# Help needed. MPC Digger Trike?



## Auroranut (Jan 12, 2008)

`I picked up a mint, sealed MPC 1/25 Digger Trike on the weekend. I think Retro released it as the Tiki Trike, but I'm not sure if it ever came out as the original. I'm planning on selling it but want to be sure of my facts before I list it. Any idea of value?

Chris.


----------



## superduty455 (Jun 21, 2000)

Chris, I want to say you are right about it coming out as the Tiki Trike.

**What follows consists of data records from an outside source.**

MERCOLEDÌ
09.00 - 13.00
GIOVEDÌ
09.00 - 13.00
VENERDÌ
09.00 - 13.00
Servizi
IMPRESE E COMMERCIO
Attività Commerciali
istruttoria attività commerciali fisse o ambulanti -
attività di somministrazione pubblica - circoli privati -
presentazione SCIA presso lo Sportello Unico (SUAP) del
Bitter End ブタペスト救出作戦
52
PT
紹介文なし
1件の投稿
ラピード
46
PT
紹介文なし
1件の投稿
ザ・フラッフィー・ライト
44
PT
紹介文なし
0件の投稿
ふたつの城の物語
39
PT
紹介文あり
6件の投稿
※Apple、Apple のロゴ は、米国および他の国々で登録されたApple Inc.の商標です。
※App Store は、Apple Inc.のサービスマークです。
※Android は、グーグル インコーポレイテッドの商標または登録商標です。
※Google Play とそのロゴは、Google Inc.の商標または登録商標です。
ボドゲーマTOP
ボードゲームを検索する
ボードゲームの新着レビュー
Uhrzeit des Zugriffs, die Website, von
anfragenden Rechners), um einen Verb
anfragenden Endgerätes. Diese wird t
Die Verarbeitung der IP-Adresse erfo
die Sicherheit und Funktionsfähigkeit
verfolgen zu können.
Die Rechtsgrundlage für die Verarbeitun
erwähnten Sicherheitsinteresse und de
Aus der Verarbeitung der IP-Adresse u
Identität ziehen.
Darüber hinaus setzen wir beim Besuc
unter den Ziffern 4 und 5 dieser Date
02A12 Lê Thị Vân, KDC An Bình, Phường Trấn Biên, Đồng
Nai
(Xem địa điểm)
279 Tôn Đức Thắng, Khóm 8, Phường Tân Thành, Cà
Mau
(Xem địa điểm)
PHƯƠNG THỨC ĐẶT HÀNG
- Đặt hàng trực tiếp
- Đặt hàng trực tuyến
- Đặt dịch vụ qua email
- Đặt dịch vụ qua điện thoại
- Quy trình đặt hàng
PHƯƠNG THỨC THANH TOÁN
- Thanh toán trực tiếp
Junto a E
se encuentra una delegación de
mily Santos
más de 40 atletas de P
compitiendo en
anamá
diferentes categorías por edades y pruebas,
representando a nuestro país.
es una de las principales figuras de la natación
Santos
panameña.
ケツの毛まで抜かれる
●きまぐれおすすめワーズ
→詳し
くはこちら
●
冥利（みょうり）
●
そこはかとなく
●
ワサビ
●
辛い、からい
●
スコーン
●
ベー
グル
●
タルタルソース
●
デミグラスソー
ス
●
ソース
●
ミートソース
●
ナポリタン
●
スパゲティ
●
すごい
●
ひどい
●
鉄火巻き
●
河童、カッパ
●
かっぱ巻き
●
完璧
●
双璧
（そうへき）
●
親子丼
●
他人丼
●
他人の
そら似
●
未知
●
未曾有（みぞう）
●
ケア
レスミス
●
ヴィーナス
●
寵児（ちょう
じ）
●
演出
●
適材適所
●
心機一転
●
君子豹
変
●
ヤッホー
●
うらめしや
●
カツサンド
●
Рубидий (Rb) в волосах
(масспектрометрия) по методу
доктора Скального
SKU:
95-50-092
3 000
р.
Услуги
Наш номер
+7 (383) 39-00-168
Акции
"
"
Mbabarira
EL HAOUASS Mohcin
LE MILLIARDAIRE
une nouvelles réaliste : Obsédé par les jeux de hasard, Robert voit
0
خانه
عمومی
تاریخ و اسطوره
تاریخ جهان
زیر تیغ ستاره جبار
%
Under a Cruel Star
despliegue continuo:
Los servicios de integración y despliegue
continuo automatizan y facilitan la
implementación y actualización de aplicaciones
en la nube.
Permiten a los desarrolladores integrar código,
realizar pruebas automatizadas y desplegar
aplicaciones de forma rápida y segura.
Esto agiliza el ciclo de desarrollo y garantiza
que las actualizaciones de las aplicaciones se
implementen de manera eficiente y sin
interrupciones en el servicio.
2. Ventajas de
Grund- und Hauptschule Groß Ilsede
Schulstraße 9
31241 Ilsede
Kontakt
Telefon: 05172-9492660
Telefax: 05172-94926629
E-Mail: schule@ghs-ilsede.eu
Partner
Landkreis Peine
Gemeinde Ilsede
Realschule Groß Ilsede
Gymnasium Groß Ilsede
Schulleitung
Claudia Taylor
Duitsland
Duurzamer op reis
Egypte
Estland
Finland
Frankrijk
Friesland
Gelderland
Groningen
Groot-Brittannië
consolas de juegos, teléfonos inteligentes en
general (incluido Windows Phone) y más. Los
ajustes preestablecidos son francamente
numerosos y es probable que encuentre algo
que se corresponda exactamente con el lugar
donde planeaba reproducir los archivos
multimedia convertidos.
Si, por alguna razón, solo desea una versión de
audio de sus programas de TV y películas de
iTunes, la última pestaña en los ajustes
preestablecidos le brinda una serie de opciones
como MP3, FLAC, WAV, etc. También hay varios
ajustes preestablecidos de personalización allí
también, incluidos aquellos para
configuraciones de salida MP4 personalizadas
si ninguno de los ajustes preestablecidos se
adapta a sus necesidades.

I also believe it has never been re-issued as its former self.
As for price, well, you know what they say.
Good Luck.
Chris


----------



## Steve244 (Jul 22, 2001)

current issue seems to be about $55USD for all 4. It seems the tiki was the digger.

Allowing for the AUD and inverting the rate of exchange as you're down under this is a market price of $1,393,422.15 CAD. I think.


----------



## Auroranut (Jan 12, 2008)

Thanks Chris and Steve.
Steve, thanks for the accurate evaluation mate:thumbsup:. I didn't think it was worth that much!! It's at least $100 more than what I thought it might be worth!! Mind you, if it had been a conversion to Aussie dollars, It would have made it worth about US$32.50......

Chris.


----------